On Fri, 09 Jan 2004 15:13:50 EST, ietf(_at_)flatsurface(_dot_)com (Mike S)
said:
Use of the MAPS RBL and DUL clearly impairs the availability and integrity of
the Internet email system and the information transferred using that system.
MAPS RBL and DUL participants are actively participating in illegal denial of
service
Erm.
Sounds like you're choking on something.
No.
You are.
Note that MAPS is *NOT* blocking a single piece of e-mail itself. None. Zip.
Zero.
Of course not. MAPS is simply a database. As I quite clearly said, *USE* of
MAPS impairs email.
Meanwhile, the site that's actually rejecting your mail has made that decision
*itself*,
that it doesn't want to receive mail from you, possibly with MAPS as one
component
of the information used to make said decision.
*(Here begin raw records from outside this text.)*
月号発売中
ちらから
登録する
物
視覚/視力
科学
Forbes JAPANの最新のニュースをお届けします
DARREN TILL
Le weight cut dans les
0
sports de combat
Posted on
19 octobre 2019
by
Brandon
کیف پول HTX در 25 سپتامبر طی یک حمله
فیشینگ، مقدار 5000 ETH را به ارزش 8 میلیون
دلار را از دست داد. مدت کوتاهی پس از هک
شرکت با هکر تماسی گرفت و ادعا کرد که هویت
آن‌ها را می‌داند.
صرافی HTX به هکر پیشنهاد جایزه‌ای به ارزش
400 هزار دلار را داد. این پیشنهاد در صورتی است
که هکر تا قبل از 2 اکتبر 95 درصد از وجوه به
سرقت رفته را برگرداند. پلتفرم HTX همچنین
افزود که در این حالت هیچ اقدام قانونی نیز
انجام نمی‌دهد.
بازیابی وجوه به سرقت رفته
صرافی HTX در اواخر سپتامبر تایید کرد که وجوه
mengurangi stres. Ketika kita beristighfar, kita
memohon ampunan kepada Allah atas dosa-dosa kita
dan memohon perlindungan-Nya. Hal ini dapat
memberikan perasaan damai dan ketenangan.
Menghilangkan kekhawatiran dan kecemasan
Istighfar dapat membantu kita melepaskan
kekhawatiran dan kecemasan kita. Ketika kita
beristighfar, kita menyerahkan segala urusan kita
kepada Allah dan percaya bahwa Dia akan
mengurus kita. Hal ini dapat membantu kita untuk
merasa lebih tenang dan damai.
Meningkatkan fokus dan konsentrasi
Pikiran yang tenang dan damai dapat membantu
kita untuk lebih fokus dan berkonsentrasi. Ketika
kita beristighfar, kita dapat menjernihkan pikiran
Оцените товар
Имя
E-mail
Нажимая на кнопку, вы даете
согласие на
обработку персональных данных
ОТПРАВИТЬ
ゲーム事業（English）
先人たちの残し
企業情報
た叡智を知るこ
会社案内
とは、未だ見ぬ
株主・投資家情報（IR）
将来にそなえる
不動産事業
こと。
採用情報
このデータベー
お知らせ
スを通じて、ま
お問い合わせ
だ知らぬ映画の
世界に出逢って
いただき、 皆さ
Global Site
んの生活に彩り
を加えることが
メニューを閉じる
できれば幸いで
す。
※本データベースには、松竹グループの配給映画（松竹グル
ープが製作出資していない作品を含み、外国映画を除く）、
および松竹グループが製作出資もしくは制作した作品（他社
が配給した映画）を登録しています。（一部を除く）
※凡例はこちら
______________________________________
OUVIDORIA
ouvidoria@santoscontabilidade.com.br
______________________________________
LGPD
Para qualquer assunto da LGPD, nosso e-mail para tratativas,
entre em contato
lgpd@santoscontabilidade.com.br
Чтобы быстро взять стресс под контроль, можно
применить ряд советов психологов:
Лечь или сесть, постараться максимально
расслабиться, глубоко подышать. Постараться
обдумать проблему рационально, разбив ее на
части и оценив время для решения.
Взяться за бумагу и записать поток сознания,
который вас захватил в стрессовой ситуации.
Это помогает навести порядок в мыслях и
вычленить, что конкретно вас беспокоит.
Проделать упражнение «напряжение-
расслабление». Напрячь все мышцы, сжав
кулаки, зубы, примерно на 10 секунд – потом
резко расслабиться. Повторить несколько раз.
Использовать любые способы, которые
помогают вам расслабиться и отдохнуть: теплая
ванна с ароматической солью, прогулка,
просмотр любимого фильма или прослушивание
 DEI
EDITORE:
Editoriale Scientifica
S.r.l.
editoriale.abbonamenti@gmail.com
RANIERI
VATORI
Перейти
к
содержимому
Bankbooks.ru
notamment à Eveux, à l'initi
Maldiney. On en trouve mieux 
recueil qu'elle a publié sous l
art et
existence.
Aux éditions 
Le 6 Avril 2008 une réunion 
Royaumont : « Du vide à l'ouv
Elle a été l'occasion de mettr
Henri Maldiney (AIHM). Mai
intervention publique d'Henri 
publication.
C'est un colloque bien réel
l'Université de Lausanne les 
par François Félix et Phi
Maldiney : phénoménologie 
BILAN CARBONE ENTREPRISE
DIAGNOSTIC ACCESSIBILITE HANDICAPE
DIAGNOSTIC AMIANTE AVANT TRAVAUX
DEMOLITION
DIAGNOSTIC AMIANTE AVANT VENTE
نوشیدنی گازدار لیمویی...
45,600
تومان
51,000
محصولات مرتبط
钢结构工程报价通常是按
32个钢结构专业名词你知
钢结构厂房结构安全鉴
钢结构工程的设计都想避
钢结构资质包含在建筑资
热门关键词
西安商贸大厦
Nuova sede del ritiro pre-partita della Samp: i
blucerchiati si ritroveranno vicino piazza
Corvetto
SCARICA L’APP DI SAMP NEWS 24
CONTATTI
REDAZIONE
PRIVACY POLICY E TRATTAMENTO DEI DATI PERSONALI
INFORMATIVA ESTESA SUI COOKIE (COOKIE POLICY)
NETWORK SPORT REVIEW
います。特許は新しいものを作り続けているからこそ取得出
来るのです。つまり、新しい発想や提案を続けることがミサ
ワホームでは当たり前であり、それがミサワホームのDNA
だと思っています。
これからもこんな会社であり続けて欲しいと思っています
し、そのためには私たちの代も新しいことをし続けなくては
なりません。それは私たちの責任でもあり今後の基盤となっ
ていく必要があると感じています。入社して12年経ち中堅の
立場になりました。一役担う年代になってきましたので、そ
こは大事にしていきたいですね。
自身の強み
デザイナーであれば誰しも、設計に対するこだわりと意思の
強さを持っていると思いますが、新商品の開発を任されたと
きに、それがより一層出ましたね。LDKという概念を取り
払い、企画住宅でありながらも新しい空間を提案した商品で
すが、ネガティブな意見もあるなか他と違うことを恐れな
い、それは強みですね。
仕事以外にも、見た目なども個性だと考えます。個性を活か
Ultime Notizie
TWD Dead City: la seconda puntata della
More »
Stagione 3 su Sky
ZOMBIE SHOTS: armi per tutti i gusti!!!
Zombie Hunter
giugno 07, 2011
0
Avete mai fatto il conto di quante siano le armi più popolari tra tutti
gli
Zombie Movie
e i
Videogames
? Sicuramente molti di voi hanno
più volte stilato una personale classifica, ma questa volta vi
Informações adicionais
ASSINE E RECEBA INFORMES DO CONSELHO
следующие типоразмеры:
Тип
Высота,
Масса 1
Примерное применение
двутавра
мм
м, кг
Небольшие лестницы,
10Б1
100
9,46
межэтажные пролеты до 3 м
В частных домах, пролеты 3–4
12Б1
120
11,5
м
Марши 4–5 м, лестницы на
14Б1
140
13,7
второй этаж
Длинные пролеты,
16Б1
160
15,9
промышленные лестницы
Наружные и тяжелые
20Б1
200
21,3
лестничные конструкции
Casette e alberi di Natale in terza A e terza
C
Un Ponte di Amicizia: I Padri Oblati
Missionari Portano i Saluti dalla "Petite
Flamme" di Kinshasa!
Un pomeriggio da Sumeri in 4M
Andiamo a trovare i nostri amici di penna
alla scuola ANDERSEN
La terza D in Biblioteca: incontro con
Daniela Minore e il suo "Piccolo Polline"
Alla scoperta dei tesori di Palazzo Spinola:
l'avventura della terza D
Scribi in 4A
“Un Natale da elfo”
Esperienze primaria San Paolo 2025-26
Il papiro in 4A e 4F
To have a chance of winning this argument, you'll have to prove that the
receiving
system is legally *obligated* to accept every piece of mail that you might
happen to
want to send.
MX <> recipient. If I send email foobar(_at_)aol(_dot_)com to the published MX
for aol.com and aol.com blocks the ultimate recipient from receiving that
email, they are in violation of the law, having interfered with the
availability of email for both the sending and receiving systems. By publishing
an MX, they have agreed to accept email for any valid address within their
domain. That's what an MX is. They are likely in breach of their civil contract
with the recipient, also.
Of course, anyone who publishes an MX record but refuses mail is simply an
idiot incapable of understanding why the Internet exists in the first place.
The Balkanization has begun. The Internet is dead.